A clear sign of changing times is undoubtedly the fact that when you replace the advertising and you're forced rifarti idea of \u200b\u200ball: the product, and the actors used in commercials, soundtracks and so on and so on. All this obviously takes quite a commitment of time and assimilation, which may vary from person in person, but are often inversely proportional to the age of who is in front of the television screen: the grandmothers are often faster than their grandchildren because of time spent in front of the carousel fossilize commercials of all time slots.
After this enlightening explanation (or slop) without pseudo-source (who knows maybe one studietto across the Channel have also done ...) and not clinically tested on anyone back on the right path for you to note that recently we lost those two bontemponi of San Crispino . Like what? The two guests on Sunday, those who fall in the middle room in the basement to get the wine. Cardboard.
"But you keep the brick in the wine here?" Said host to host finding surprised that they held the cardboard wine aging in place.
"Eh, is a wine taste ... hear that! "replied the wise the landlord failing to be polite and menacing at the same time, in style " Misery .
These two have given way to something much more artistic. In a spot that seems to come out straight from the Italian Renaissance . The you've no doubt seen, but I will describe the same through my child's eyes thirty.
Part One (The child's grandfather el'ectoplasma)
The child comes running. Despite the heat. Despite the hellish stench of fermentation. Despite the dozens of flies that are squashed in the tonsils. He saw the van of St. Crispin and end of the world wants to be the first to warn his grandfather.

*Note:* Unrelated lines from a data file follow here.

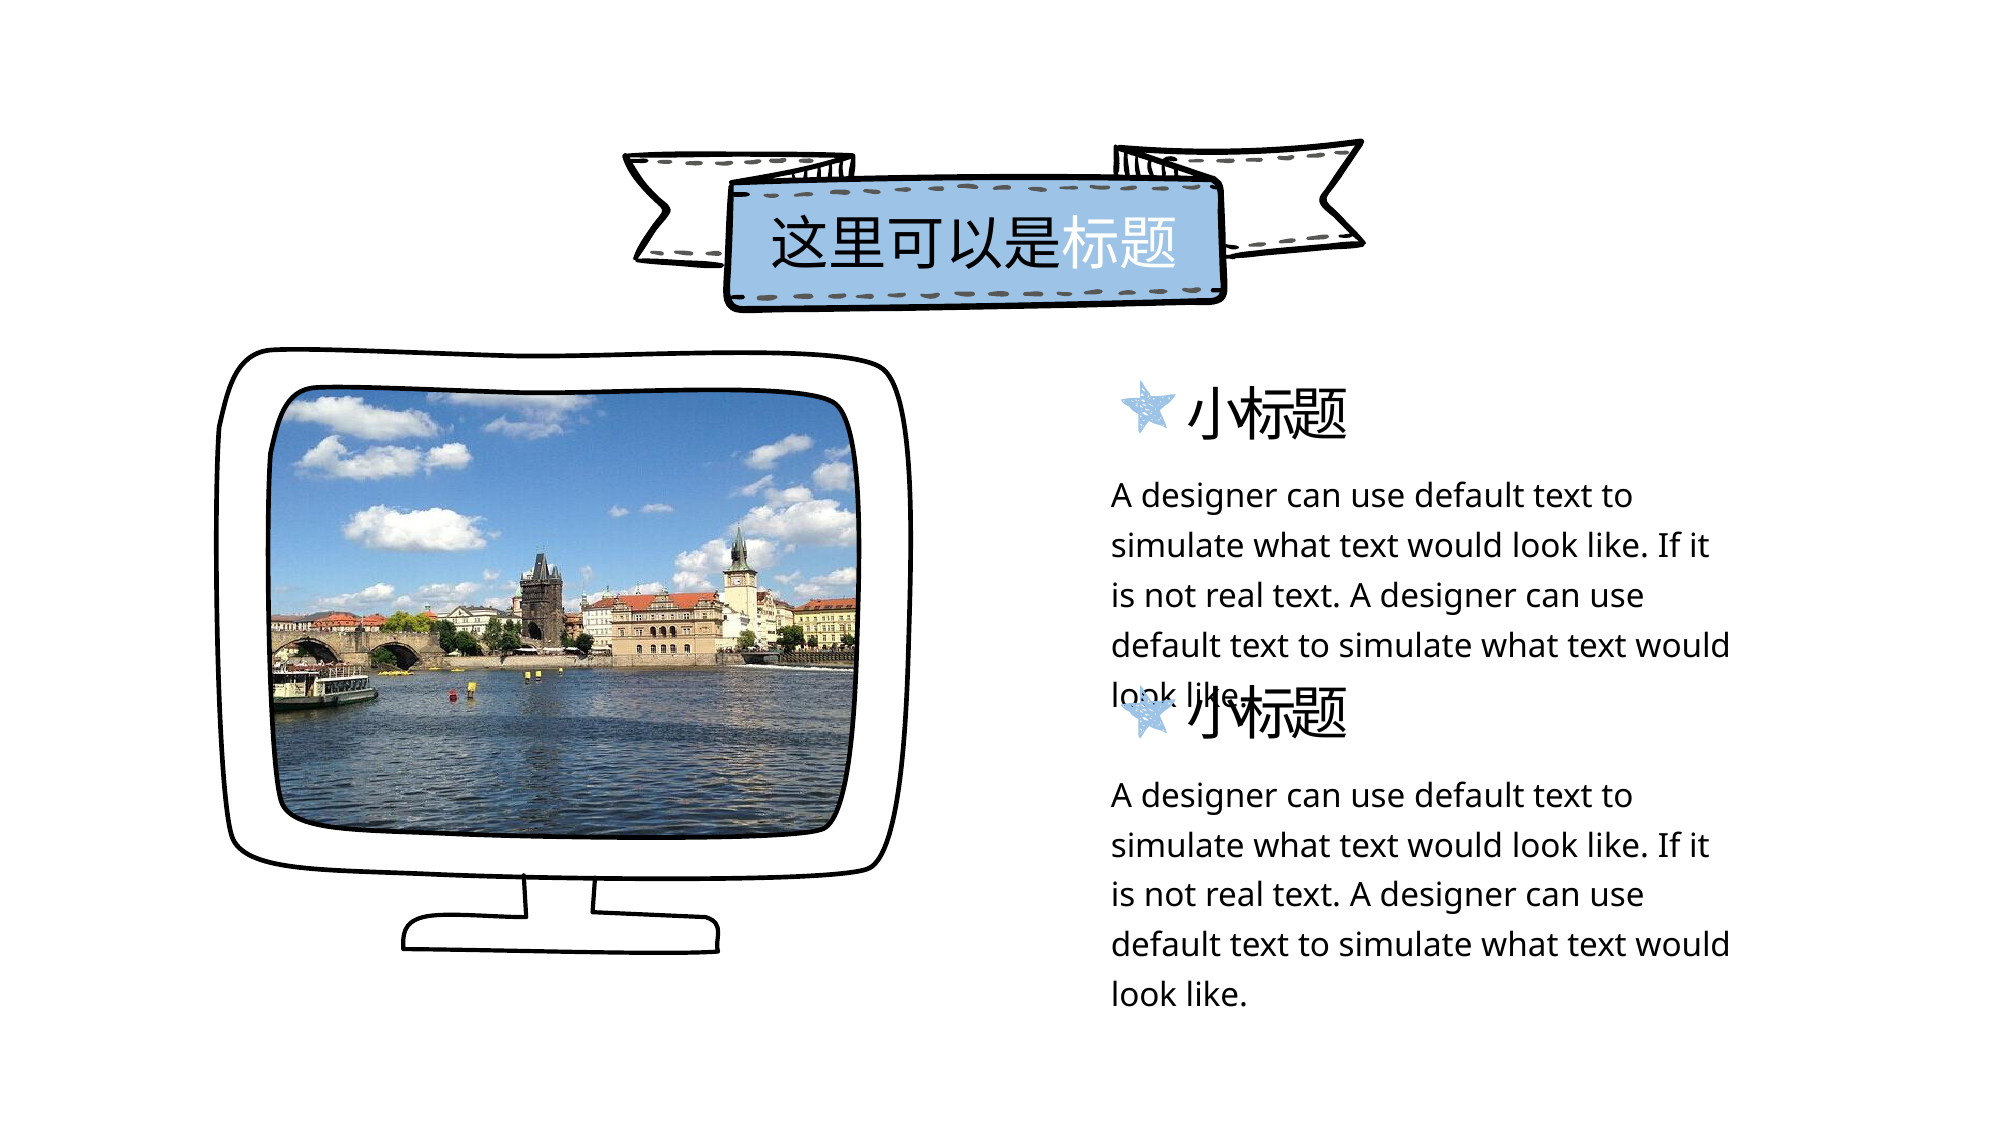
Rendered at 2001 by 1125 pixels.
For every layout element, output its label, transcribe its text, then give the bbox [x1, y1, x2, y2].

text_box 小标题 [1171, 668, 1364, 754]
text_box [621, 138, 1367, 315]
text_box [270, 389, 857, 836]
text_box [1120, 380, 1176, 434]
text_box [215, 348, 912, 880]
text_box 小标题 [1171, 369, 1364, 455]
text_box A designer can use default text to simulate what text would look like. If it is not real text. A designer can use default text to simulate what text would look like. [1096, 756, 1754, 1021]
text_box A designer can use default text to simulate what text would look like. If it is not real text. A designer can use default text to simulate what text would look like. [1096, 456, 1754, 722]
text_box [1120, 685, 1176, 739]
text_box [402, 874, 720, 954]
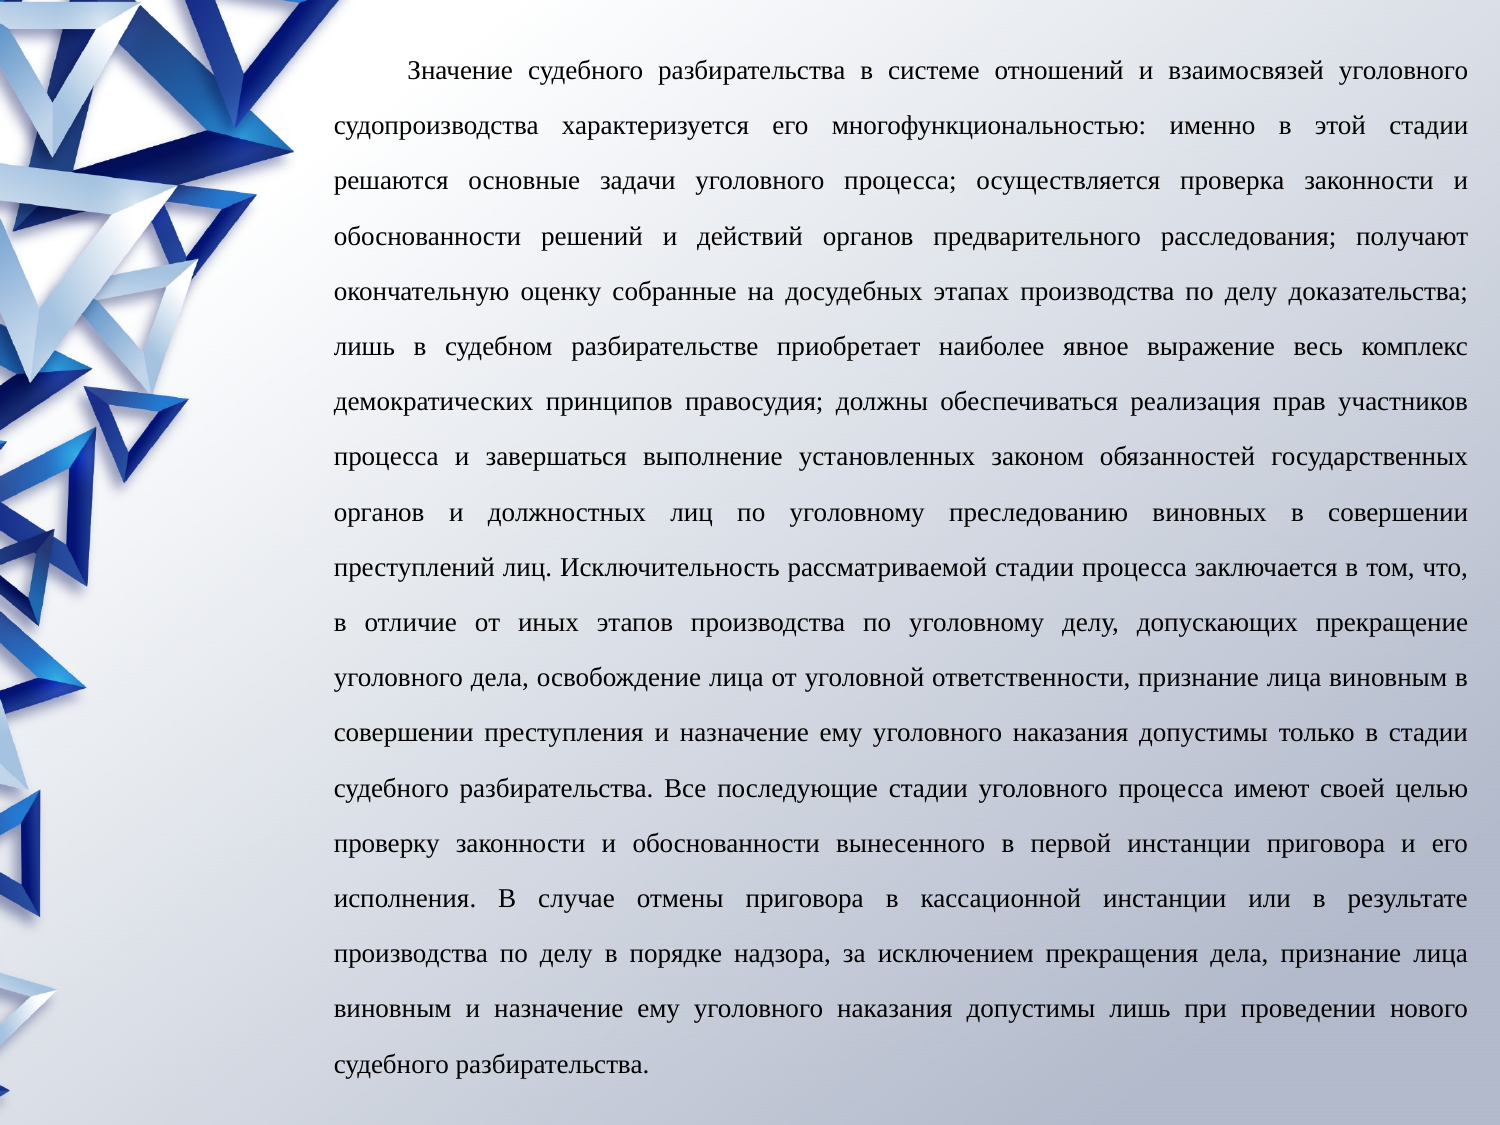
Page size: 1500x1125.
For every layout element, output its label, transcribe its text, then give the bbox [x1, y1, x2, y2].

picture [0, 0, 1500, 1125]
list Значение судебного разбирательства в системе отношений и взаимосвязей уголовного судопроизводства характеризуется его многофункциональностью: именно в этой стадии решаются основные задачи уголовного процесса; осуществляется проверка законности и обоснованности решений и действий органов предварительного расследования; получают окончательную оценку собранные на досудебных этапах производства по делу доказательства; лишь в судебном разбирательстве приобретает наиболее явное выражение весь комплекс демократических принципов правосудия; должны обеспечиваться реализация прав участников процесса и завершаться выполнение установленных законом обязанностей государственных органов и должностных лиц по уголовному преследованию виновных в совершении преступлений лиц. Исключительность рассматриваемой стадии процесса заключается в том, что, в отличие от иных этапов производства по уголовному делу, допускающих прекращение уголовного дела, освобождение лица от уголовной ответственности, признание лица виновным в совершении преступления и назначение ему уголовного наказания допустимы только в стадии судебного разбирательства. Все последующие стадии уголовного процесса имеют своей целью проверку законности и обоснованности вынесенного в первой инстанции приговора и его исполнения. В случае отмены приговора в кассационной инстанции или в результате производства по делу в порядке надзора, за исключением прекращения дела, признание лица виновным и назначение ему уголовного наказания допустимы лишь при проведении нового судебного разбирательства. [318, 21, 1484, 552]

"Grandpa, Grandpa is San Crispino" yells in timpani snatch the bell Amplifon that always surrounds a mo 'of plastic wrap.
His grandfather, taken aback by the attack-bite child-van, immediately becomes colored by fear and mozzarella burst instantly if it were not already dead in 1981, hit by a cart of Robiola Osella crazy. Raising his eyes from shooting ectoplasm actually see San Crispino speed past with the sunglasses and the arm out the window of the van and can not help but show off a smile sofficino & cheese taste bitterness while some incoherent words to come out unconsciously of mouth:
"It 's our wine said before taken in full from the dust of the holy divine unleashed from the van. (Segue!)